### [Problem set]
1/ From the passage on constructivism, quote the words from "Constructivism, or more" up to and including "world around them.".
2/ Answer these questions using the passage on constructivism:
(a) What central premise of constructivism do most educators easily accept?
(b) What kind of environments have constructivist educational technologists wanted to create?
(c) What perspective does the author suggest offers a way out of the bind?
3/ Proceed with the passage on constructivism, picking up after its last sentence.

Constructivism, or more precisely, a constructivist
metatheory, presently prevails throughout
professional education circles. Most
educators easily accept constructivism's central
premise that learners approach tasks with
prior knowledge and expectations based on
their knowledge of the world around them.
Naturally, then, constructivist educational
technologists have been guided by the implicit
(and increasingly explicit) desire to create
"authentic" environments for learning: environments
that correspond to the real world. In
this paper, I argue that technologists have
tended to paper over the critical epistemological
dimension of constructivism by " preauthenticating"
learning environments:
creating environments that are predetermined
to reflect the real world even though constructivist
theory contrindicates precisely this. I
suggest that a rhetorical perspective on constructivism
offers a way out of this bind and l
propose some guidelines to assist developers of
educational technologies in accommodating
the essentially dialogic nature of teaching and
learning.

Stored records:
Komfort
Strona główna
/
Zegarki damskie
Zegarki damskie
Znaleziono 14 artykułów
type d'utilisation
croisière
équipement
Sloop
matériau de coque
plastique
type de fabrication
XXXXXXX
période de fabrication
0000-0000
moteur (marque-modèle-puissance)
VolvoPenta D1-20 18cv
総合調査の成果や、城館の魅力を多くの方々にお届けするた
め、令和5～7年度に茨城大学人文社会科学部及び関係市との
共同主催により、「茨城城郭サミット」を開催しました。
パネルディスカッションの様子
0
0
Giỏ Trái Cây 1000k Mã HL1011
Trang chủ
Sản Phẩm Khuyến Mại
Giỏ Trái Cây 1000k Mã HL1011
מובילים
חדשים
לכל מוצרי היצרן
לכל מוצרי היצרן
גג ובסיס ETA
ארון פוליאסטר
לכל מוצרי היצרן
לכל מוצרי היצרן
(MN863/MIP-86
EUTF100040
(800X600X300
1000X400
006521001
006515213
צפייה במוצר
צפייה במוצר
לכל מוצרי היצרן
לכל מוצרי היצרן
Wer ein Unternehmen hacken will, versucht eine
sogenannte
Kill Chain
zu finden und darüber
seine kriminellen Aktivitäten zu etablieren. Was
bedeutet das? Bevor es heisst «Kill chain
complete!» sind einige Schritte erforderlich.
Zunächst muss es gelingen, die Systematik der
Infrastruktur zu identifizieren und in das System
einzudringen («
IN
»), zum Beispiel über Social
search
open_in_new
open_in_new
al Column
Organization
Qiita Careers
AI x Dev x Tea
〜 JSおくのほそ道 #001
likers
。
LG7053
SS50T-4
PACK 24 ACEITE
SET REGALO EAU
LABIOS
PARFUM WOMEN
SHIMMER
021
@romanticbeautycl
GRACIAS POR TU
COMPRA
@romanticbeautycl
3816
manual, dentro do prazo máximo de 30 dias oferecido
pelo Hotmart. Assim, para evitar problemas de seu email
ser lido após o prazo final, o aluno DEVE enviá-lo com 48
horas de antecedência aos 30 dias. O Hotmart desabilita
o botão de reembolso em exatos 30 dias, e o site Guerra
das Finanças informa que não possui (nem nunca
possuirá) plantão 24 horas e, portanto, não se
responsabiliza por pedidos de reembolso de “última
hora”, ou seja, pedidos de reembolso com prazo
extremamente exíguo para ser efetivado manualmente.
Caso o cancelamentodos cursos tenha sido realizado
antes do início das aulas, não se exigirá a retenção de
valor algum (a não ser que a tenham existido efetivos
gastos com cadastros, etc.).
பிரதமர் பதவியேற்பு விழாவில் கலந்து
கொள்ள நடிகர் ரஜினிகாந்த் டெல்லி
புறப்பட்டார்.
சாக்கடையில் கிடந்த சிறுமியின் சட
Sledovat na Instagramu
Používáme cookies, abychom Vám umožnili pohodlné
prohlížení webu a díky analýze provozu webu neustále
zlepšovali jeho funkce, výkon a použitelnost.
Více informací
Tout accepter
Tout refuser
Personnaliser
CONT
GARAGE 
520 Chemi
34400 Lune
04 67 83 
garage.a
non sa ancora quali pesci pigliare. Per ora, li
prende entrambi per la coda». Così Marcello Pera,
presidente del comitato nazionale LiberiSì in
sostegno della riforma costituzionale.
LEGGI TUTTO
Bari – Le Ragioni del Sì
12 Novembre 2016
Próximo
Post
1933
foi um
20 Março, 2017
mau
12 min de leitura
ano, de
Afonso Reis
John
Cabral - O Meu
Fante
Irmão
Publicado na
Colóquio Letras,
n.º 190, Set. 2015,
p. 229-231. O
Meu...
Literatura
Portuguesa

### [Results for the exercise]
1/
Constructivism, or more precisely, a constructivist
metatheory, presently prevails throughout
professional education circles. Most
educators easily accept constructivism's central
premise that learners approach tasks with
prior knowledge and expectations based on
their knowledge of the world around them.

2/
(a) Learners approach tasks with prior knowledge and expectations based on their knowledge of the world around them.
(b) "Authentic" environments for learning, meaning environments that correspond to the real world.
(c) A rhetorical perspective on constructivism.

3/
[] Unlike earlier efforts to motivate students by
making learning relevant, today's educators are
facing a much weightier challenge. Renewed
interest in various threads of constructivism,
such as the movement to situate cognition, has
sparked a lively debate on the differences
between thinking and learning in formal and
laboratory settings as opposed to learning
within more informal, everyday contexts. This
more rigorous interest in authentic learning has
been watched closely by educational technologists
who have been working to apply the lessons
of constructivism to the task of contextualizing
pedagogy.
In this article, I will argue that educational
technologists have fundamentally misunderstood
the challenges posed by constructivism.
This is seen in an approach to contextualizing
learning that I call preauthentication, or the
attempt to make learning materials and environments
correspond to the real world prior to the
learner's interaction with them. Preauthentication
allows technologists to employ constructivistic
rules-of-thumb to justify this or that
learning environment, but ignores the epistemological
dimension constructivism brings with it.
I further argue that careful consideration of
constructivism's epistemological implications
suggests that we need to convince learners of a
problem's authenticity rather than to promote
environments that deliver preauthenticated
problems. Therefore, I conclude that the goal of
authenticating learning requires a look best
afforded by the discipline of rhetoric: the study
of persuasion and argumentation.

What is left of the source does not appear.